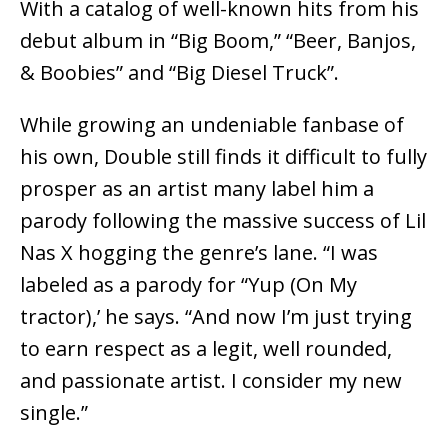
With a catalog of well-known hits from his
debut album in “Big Boom,” “Beer, Banjos,
& Boobies” and “Big Diesel Truck”.
While growing an undeniable fanbase of
his own, Double still finds it difficult to fully
prosper as an artist many label him a
parody following the massive success of Lil
Nas X hogging the genre’s lane. “I was
labeled as a parody for “Yup (On My
tractor),’ he says. “And now I’m just trying
to earn respect as a legit, well rounded,
and passionate artist. I consider my new
single.”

+++

* **TASK GOAL**
Reproduce the records from their start through the line containing "Nas X hogging", substituting "loyal" for "undeniable" and changing nothing else. Omit the pictures.

* **ANSWER FOR THE TASK**
With a catalog of well-known hits from his
debut album in “Big Boom,” “Beer, Banjos,
& Boobies” and “Big Diesel Truck”.
While growing an loyal fanbase of
his own, Double still finds it difficult to fully
prosper as an artist many label him a
parody following the massive success of Lil
Nas X hogging the genre’s lane. “I was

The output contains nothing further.